EXERCISE INPUTS section start

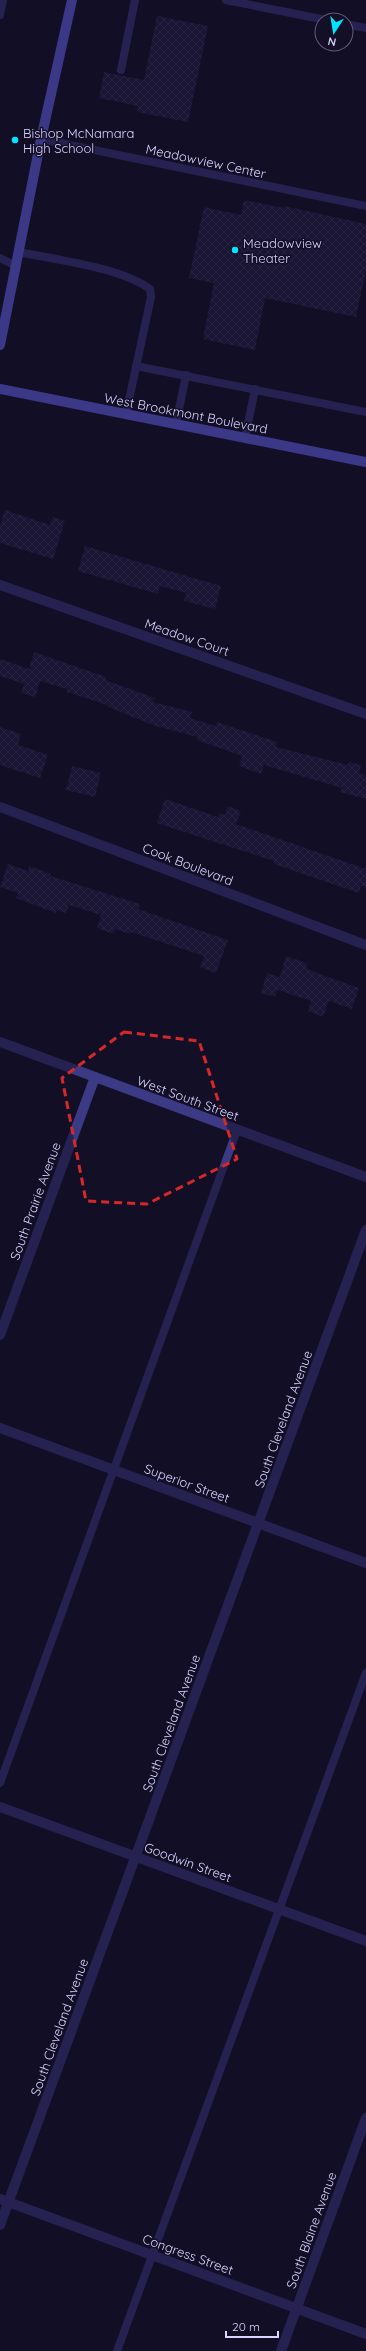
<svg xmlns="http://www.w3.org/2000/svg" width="366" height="2351" font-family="Quicksand,sans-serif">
<defs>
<pattern id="building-cross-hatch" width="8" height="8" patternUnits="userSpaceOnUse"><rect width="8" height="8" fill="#241b47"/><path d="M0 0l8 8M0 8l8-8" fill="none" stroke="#433b63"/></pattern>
</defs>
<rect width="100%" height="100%" fill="#130f26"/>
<g fill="url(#building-cross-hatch)">
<polygon points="157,16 208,26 188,122 137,112 138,106 99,98 104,72 144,80"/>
<polygon points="244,200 284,208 284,206 366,224 366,270 356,317 265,298 255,350 203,339 214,283 189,278 204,207 241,215"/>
<polygon points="5,510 50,525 53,517 65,521 53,559 0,543 0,525"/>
<polygon points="85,546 221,586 215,609 184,601 186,593 160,586 158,594 78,571"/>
<polygon points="34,652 106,677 105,680 155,698 153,702 192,712 190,718 216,726 217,722 277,742 276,747 348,765 349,762 361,765 359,773 366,775 366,799 340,792 342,788 264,765 261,774 239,766 242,756 197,740 198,737 155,726 106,706 107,705 67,692 67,689 40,681 35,697 21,693 24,684 0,676 0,659 29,669"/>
<polygon points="0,727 21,734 18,745 48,755 40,778 0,765"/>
<polygon points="72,766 101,773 95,797 66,790"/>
<polygon points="165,799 218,817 219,813 225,815 228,806 241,811 236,824 366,869 366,888 361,886 359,893 274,864 274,861 157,823"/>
<polygon points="8,864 28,871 29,866 51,874 50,876 140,904 138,909 228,940 216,973 200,967 204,956 131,932 130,934 115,929 114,934 97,928 101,915 69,905 66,913 57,910 56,913 16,898 18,893 0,887"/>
<polygon points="286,956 307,963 306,968 317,973 359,988 352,1009 329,1001 323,1017 308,1011 311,1001 278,990 275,997 261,993 267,973 280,977"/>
</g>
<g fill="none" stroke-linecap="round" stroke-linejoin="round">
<g stroke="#3d3a85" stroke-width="8">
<polyline points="226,0 326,20"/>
<polyline points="0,15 3,0"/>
<polyline points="346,24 366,28"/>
<polyline points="121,70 135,0"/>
<polyline points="41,139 366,206"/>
<path d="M19,252c37,8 101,15 131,37l1,8 -25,117"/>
<polyline points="0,258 16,266"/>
<polyline points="136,366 366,412"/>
<polyline points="176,424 186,375"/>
<polyline points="245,438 255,389"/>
<polyline points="0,1783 237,1130"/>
<polyline points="117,2351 366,1673"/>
</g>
<g stroke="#3d3a85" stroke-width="10">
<polyline points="0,585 366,714"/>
<polyline points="0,807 366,945"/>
<polyline points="0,1042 366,1177"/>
<polyline points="0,1335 95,1077"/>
<polyline points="0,1428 366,1563"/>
<polyline points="0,1807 366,1941"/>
<polyline points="0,2199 366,2334"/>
<polyline points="0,2225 366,1230"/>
<polyline points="281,2351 366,2118"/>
</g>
<g stroke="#6f6bff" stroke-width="10">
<polyline points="0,345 41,139 72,0"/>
<polyline points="0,389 366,462"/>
</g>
</g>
<path d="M0 0H366V2351H0ZM124,1032l75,9 38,118 -90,45 -61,-3 -24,-123z" fill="#130f26" fill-opacity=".55" fill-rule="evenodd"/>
<path fill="none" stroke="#d62828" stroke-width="3" stroke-dasharray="8 5" stroke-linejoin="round" d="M124,1032l75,9 38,118 -90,45 -61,-3 -24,-123z"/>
<g fill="#00e5ff" stroke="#130f26" stroke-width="1.5">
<circle cx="15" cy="140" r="4"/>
<circle cx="235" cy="250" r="4"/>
</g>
<g text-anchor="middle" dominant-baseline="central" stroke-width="3" stroke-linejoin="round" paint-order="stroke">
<g font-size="13" fill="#d9d4ff" stroke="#130f26" text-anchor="start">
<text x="23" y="133">Bishop McNamara<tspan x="23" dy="15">High School</tspan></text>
<text x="243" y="243">Meadowview<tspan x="243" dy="15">Theater</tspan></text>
</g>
<g font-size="13" fill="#d9d4ff" stroke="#130f26">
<text transform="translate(206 161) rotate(12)">Meadowview Center</text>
<text transform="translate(186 413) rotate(11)">West Brookmont Boulevard</text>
<text transform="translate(187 637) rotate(19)">Meadow Court</text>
<text transform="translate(188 864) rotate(21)">Cook Boulevard</text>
<text transform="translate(188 1098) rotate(20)">West South Street</text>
<text transform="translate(35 1201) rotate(-70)">South Prairie Avenue</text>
<text transform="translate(283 1419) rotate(-70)">South Cleveland Avenue</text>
<text transform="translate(187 1483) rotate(20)">Superior Street</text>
<text transform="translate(171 1723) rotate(-70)">South Cleveland Avenue</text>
<text transform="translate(188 1862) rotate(20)">Goodwin Street</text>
<text transform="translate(59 2027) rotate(-70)">South Cleveland Avenue</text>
<text transform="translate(311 2230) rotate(-70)">South Blaine Avenue</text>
<text transform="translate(188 2254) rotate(20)">Congress Street</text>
</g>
</g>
<g transform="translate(334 32) rotate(192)"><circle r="19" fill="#130f26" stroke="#625e7d"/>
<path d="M0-3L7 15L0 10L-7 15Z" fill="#00e5ff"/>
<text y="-6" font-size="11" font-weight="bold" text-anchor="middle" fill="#d9d4ff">N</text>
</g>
<path d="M226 2331v6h52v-6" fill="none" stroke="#d9d4ff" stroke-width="2"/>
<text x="232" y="2331" font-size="12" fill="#d9d4ff" stroke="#130f26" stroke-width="3" paint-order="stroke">20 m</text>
</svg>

EXERCISE INPUTS section end

- WHAT THIS TASK INVOLVES:
Each line above is to be duplicated exactly, and the pictures are to be omitted.

- SOLUTION FOR THIS TASK:
<svg xmlns="http://www.w3.org/2000/svg" width="366" height="2351" font-family="Quicksand,sans-serif">
<defs>
<pattern id="building-cross-hatch" width="8" height="8" patternUnits="userSpaceOnUse"><rect width="8" height="8" fill="#241b47"/><path d="M0 0l8 8M0 8l8-8" fill="none" stroke="#433b63"/></pattern>
</defs>
<rect width="100%" height="100%" fill="#130f26"/>
<g fill="url(#building-cross-hatch)">
<polygon points="157,16 208,26 188,122 137,112 138,106 99,98 104,72 144,80"/>
<polygon points="244,200 284,208 284,206 366,224 366,270 356,317 265,298 255,350 203,339 214,283 189,278 204,207 241,215"/>
<polygon points="5,510 50,525 53,517 65,521 53,559 0,543 0,525"/>
<polygon points="85,546 221,586 215,609 184,601 186,593 160,586 158,594 78,571"/>
<polygon points="34,652 106,677 105,680 155,698 153,702 192,712 190,718 216,726 217,722 277,742 276,747 348,765 349,762 361,765 359,773 366,775 366,799 340,792 342,788 264,765 261,774 239,766 242,756 197,740 198,737 155,726 106,706 107,705 67,692 67,689 40,681 35,697 21,693 24,684 0,676 0,659 29,669"/>
<polygon points="0,727 21,734 18,745 48,755 40,778 0,765"/>
<polygon points="72,766 101,773 95,797 66,790"/>
<polygon points="165,799 218,817 219,813 225,815 228,806 241,811 236,824 366,869 366,888 361,886 359,893 274,864 274,861 157,823"/>
<polygon points="8,864 28,871 29,866 51,874 50,876 140,904 138,909 228,940 216,973 200,967 204,956 131,932 130,934 115,929 114,934 97,928 101,915 69,905 66,913 57,910 56,913 16,898 18,893 0,887"/>
<polygon points="286,956 307,963 306,968 317,973 359,988 352,1009 329,1001 323,1017 308,1011 311,1001 278,990 275,997 261,993 267,973 280,977"/>
</g>
<g fill="none" stroke-linecap="round" stroke-linejoin="round">
<g stroke="#3d3a85" stroke-width="8">
<polyline points="226,0 326,20"/>
<polyline points="0,15 3,0"/>
<polyline points="346,24 366,28"/>
<polyline points="121,70 135,0"/>
<polyline points="41,139 366,206"/>
<path d="M19,252c37,8 101,15 131,37l1,8 -25,117"/>
<polyline points="0,258 16,266"/>
<polyline points="136,366 366,412"/>
<polyline points="176,424 186,375"/>
<polyline points="245,438 255,389"/>
<polyline points="0,1783 237,1130"/>
<polyline points="117,2351 366,1673"/>
</g>
<g stroke="#3d3a85" stroke-width="10">
<polyline points="0,585 366,714"/>
<polyline points="0,807 366,945"/>
<polyline points="0,1042 366,1177"/>
<polyline points="0,1335 95,1077"/>
<polyline points="0,1428 366,1563"/>
<polyline points="0,1807 366,1941"/>
<polyline points="0,2199 366,2334"/>
<polyline points="0,2225 366,1230"/>
<polyline points="281,2351 366,2118"/>
</g>
<g stroke="#6f6bff" stroke-width="10">
<polyline points="0,345 41,139 72,0"/>
<polyline points="0,389 366,462"/>
</g>
</g>
<path d="M0 0H366V2351H0ZM124,1032l75,9 38,118 -90,45 -61,-3 -24,-123z" fill="#130f26" fill-opacity=".55" fill-rule="evenodd"/>
<path fill="none" stroke="#d62828" stroke-width="3" stroke-dasharray="8 5" stroke-linejoin="round" d="M124,1032l75,9 38,118 -90,45 -61,-3 -24,-123z"/>
<g fill="#00e5ff" stroke="#130f26" stroke-width="1.5">
<circle cx="15" cy="140" r="4"/>
<circle cx="235" cy="250" r="4"/>
</g>
<g text-anchor="middle" dominant-baseline="central" stroke-width="3" stroke-linejoin="round" paint-order="stroke">
<g font-size="13" fill="#d9d4ff" stroke="#130f26" text-anchor="start">
<text x="23" y="133">Bishop McNamara<tspan x="23" dy="15">High School</tspan></text>
<text x="243" y="243">Meadowview<tspan x="243" dy="15">Theater</tspan></text>
</g>
<g font-size="13" fill="#d9d4ff" stroke="#130f26">
<text transform="translate(206 161) rotate(12)">Meadowview Center</text>
<text transform="translate(186 413) rotate(11)">West Brookmont Boulevard</text>
<text transform="translate(187 637) rotate(19)">Meadow Court</text>
<text transform="translate(188 864) rotate(21)">Cook Boulevard</text>
<text transform="translate(188 1098) rotate(20)">West South Street</text>
<text transform="translate(35 1201) rotate(-70)">South Prairie Avenue</text>
<text transform="translate(283 1419) rotate(-70)">South Cleveland Avenue</text>
<text transform="translate(187 1483) rotate(20)">Superior Street</text>
<text transform="translate(171 1723) rotate(-70)">South Cleveland Avenue</text>
<text transform="translate(188 1862) rotate(20)">Goodwin Street</text>
<text transform="translate(59 2027) rotate(-70)">South Cleveland Avenue</text>
<text transform="translate(311 2230) rotate(-70)">South Blaine Avenue</text>
<text transform="translate(188 2254) rotate(20)">Congress Street</text>
</g>
</g>
<g transform="translate(334 32) rotate(192)"><circle r="19" fill="#130f26" stroke="#625e7d"/>
<path d="M0-3L7 15L0 10L-7 15Z" fill="#00e5ff"/>
<text y="-6" font-size="11" font-weight="bold" text-anchor="middle" fill="#d9d4ff">N</text>
</g>
<path d="M226 2331v6h52v-6" fill="none" stroke="#d9d4ff" stroke-width="2"/>
<text x="232" y="2331" font-size="12" fill="#d9d4ff" stroke="#130f26" stroke-width="3" paint-order="stroke">20 m</text>
</svg>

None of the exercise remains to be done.